I poured a bunch of seeds in my hand.  They look fine, but you can't judge a book by its cover.

I planted two seeds per seed pot, watered them and set aside.  In just a little bit, we had some growth.  We also had some with no growth.  Out of 12 seeds planted, four of them came up, giving us a 33% germination.  Not too good.  I'll remember to plant the rest of these next spring and I'll plant them very very close to make up for the low germination.

This evening I checked on them and they have their first true leaves on them and they look healthy.  I'll get these transplanted in the garden beneath the trellis tomorrow morning.

We had a spectacular crop of cucumbers this spring and enjoyed cucumber salads daily with fresh dill and blueberries.  Hopefully, we'll have a nice fall crop of Boston Pickling Cucumbers from seeds that are almost a decade old.

Sunday, September 1, 2024

Processing Wild Persimmons

Other than pumpkin-spice flavored everything, the one thing that lets me know that fall is just around the corner is the ripening of the wild persimmons on our tree.  When we first bought the property twenty four years ago, there were two wild persimmon trees, but one succumbed.  The remaining tree produces hundreds of little golf ball-sized persimmons at this time every year.  They turn orange and fall to the ground and we go out and pick them up.
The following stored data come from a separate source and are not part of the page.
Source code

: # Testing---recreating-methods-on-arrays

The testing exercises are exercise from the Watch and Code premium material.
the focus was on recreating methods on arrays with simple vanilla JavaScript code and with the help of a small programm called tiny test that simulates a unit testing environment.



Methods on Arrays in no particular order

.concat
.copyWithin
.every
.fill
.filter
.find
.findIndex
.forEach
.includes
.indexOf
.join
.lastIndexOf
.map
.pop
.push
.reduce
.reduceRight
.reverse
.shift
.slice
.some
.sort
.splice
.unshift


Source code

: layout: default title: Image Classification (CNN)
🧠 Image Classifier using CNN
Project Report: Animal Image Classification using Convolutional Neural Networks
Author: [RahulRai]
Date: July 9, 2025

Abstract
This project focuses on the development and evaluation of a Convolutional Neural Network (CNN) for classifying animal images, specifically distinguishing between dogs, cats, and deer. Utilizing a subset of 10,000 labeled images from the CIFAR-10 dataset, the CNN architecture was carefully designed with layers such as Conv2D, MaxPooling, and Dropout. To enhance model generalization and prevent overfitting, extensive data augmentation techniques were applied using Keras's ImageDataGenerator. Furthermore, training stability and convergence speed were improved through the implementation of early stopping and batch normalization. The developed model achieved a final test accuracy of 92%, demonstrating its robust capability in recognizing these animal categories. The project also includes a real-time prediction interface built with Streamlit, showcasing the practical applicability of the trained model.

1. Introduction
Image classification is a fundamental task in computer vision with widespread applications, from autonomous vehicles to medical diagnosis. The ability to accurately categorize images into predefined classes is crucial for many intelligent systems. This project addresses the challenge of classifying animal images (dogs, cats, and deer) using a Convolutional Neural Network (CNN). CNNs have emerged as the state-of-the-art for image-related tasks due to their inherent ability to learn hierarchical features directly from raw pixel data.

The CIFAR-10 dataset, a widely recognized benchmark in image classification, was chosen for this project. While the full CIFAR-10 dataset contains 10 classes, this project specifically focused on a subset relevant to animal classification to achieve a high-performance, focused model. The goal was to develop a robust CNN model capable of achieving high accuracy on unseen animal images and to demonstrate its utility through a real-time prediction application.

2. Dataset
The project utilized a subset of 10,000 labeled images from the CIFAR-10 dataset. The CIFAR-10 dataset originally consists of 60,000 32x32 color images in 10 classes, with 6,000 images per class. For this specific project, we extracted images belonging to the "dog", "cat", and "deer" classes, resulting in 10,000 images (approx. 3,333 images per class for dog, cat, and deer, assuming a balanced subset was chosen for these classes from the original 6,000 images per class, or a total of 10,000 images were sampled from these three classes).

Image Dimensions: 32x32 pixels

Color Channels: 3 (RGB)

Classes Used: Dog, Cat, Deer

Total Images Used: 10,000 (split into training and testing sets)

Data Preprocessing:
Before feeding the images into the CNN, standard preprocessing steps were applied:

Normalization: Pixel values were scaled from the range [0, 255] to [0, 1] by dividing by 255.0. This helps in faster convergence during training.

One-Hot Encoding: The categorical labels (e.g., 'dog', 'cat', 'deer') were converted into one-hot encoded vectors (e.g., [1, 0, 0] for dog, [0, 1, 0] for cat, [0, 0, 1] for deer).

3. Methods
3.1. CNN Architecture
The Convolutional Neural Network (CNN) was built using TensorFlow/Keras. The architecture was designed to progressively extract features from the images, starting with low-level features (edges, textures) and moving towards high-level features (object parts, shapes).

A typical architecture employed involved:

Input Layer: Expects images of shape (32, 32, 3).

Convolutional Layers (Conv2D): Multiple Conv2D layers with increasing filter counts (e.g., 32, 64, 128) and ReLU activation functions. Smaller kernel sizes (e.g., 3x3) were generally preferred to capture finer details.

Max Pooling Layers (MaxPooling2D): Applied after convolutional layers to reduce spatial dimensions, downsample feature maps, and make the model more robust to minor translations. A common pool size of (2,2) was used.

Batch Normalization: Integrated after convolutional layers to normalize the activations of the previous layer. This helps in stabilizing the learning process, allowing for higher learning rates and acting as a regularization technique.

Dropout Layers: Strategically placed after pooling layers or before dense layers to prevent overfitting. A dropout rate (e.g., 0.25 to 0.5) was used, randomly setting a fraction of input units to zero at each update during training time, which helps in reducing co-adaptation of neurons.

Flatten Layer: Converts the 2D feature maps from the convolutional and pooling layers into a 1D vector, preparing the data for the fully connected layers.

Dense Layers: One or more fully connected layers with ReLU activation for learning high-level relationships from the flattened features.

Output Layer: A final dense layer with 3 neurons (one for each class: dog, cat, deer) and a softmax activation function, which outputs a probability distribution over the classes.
They are sticky, sweet and the birds love them.  My neighbor told me that prior to us moving here the raccoons loved them, too!  They would climb up in the tree and eat until they were full.  We haven't seen raccoons in a long time.  Each day we go out to the base of the tree and pick up the persimmons that have fallen.  

We take them in and wash them up.  They are very soft.  Some of them have broken as they hit the ground.  To be honest with you, most people would just let the birds eat them.  I'll show you why in a minute.  Each persimmon has a large number of big seeds in them.

We have a food mill that we sit on top of an 8 cup Pyrex measuring bowl.  We feed the persimmons into the food mill and crank.  The persimmon flesh is pushed through the holes in the mill and the seeds stay on top.


We spoon out the seeds and put them in a bowl.  They'll be fed to the animals or go in the compost pile.  Can you see what I mean about the seeds?  You get more seeds from each persimmon than you do edible fruit.

But that's okay.  The fruit we get is delicious!

We have a recipe for a persimmon Bundt cake that we have enjoyed for years.  We even have altered it to make a chocolate persimmon cake.  When it comes out of the oven, the fragrance fills the kitchen and it is so good to eat it while it is still warm.  Each recipe calls for a cup and a half of persimmon.

So we package the processed persimmons in pint-sized freezer bags with 1 and 1/2 cups of persimmon in each bag and then freeze them in stacks.  That way we can look at the stack in the freezer and inventory and know how many cakes we'll be eating!

So far we have 8 cakes in the freezer with plenty more persimmons left to fall.  It looks like it will be a good year.  That's a good thing because with the drought last year, we didn't pick any, so we need to build our inventory back up.